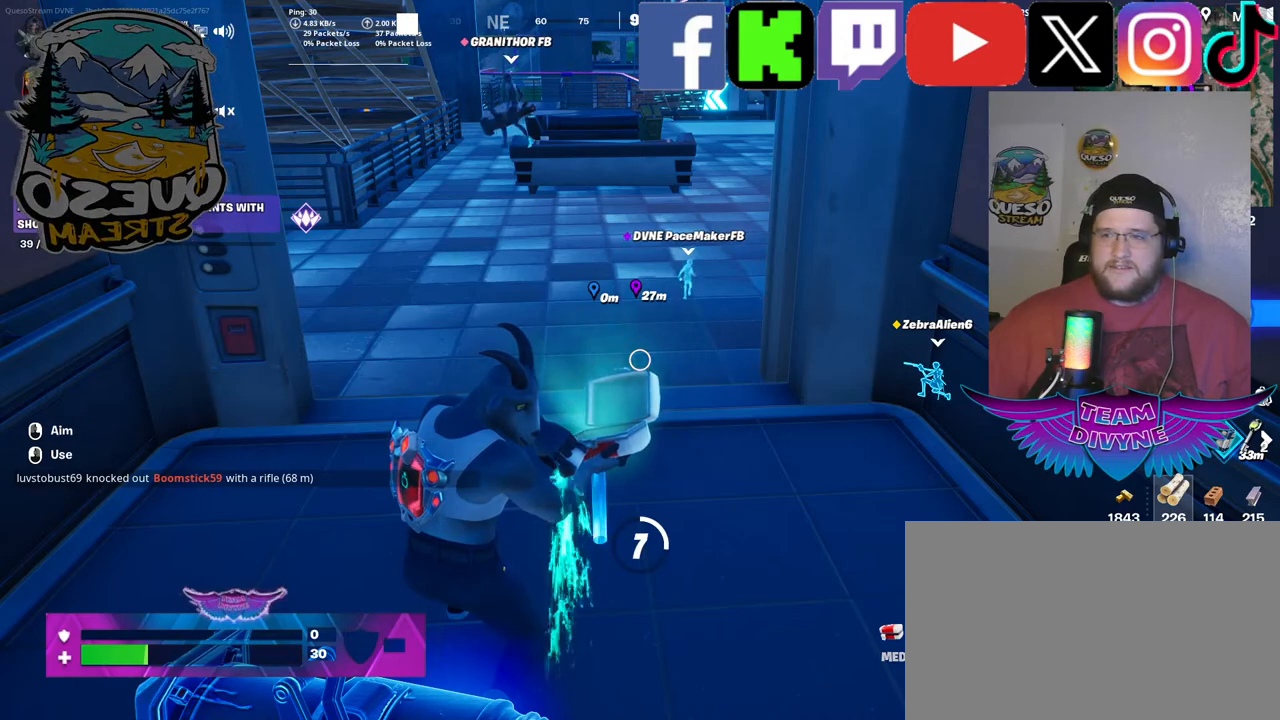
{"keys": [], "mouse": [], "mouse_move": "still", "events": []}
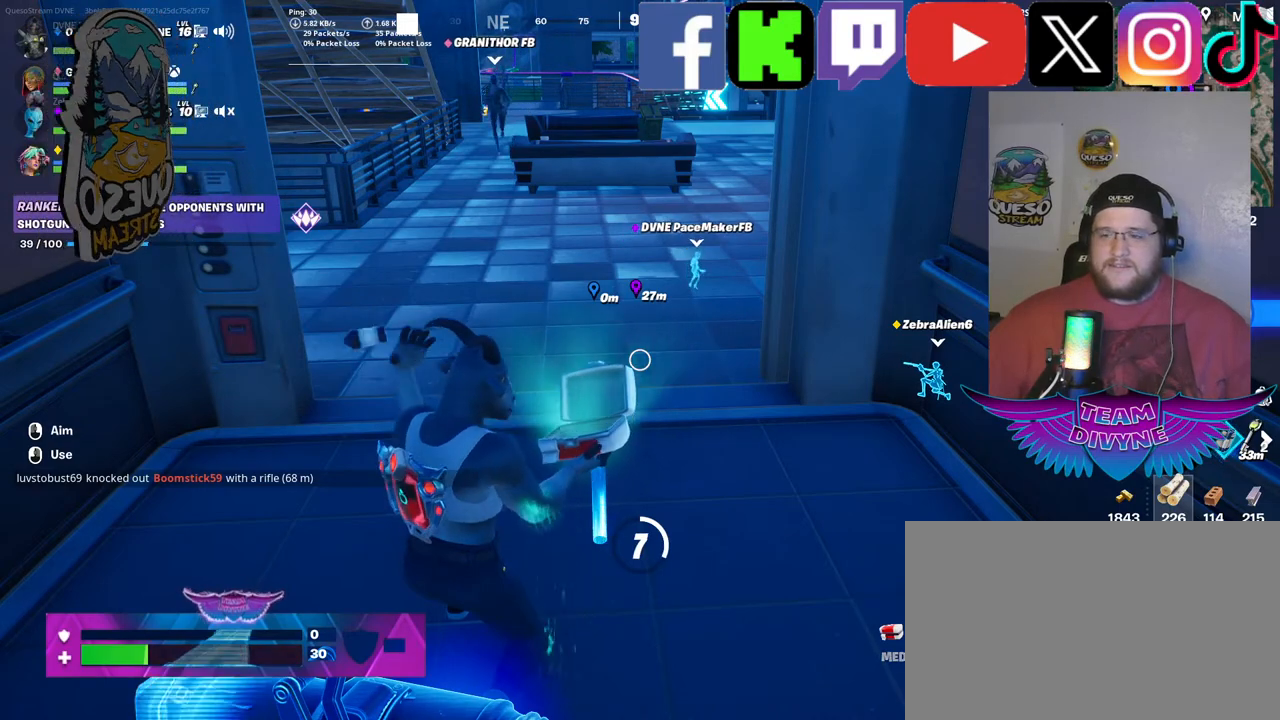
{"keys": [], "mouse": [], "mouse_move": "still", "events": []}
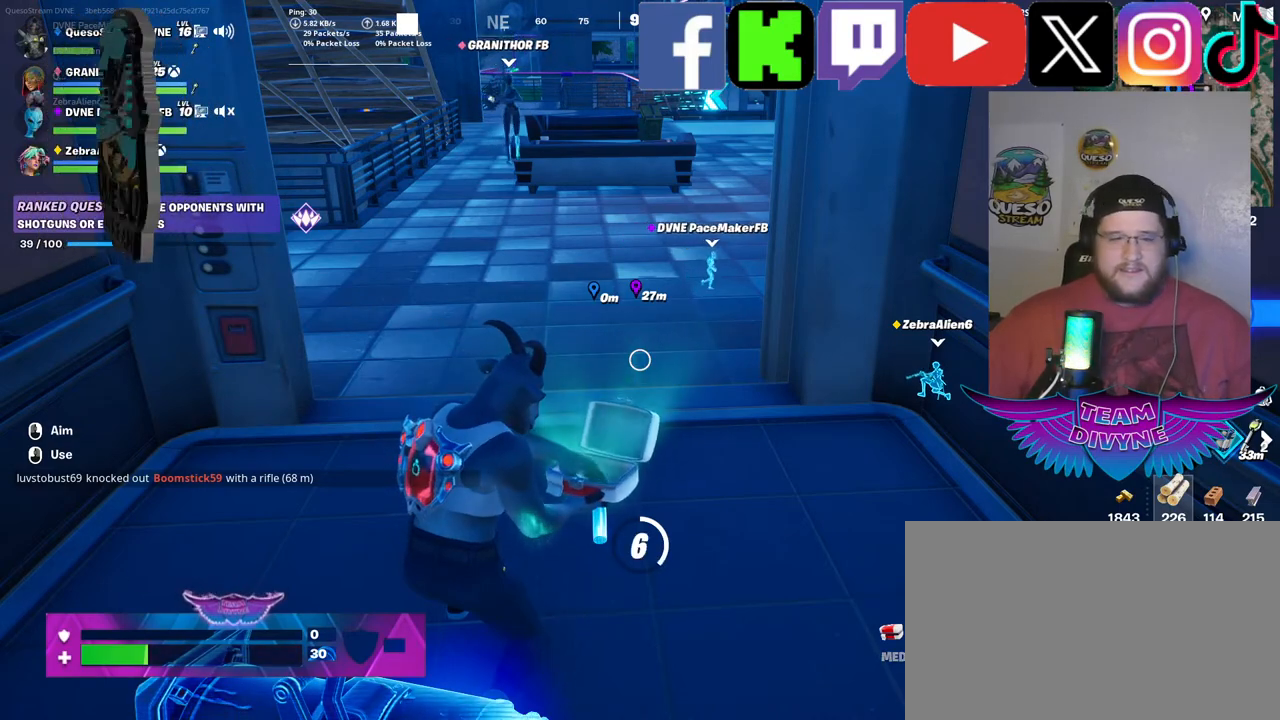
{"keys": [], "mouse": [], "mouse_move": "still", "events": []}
---+---
What you should do
Retype the whole listing exactly. Do not include the pictures.

Solved exercise
{"keys": [], "mouse": [], "mouse_move": "still", "events": []}
{"keys": [], "mouse": [], "mouse_move": "still", "events": []}
{"keys": [], "mouse": [], "mouse_move": "still", "events": []}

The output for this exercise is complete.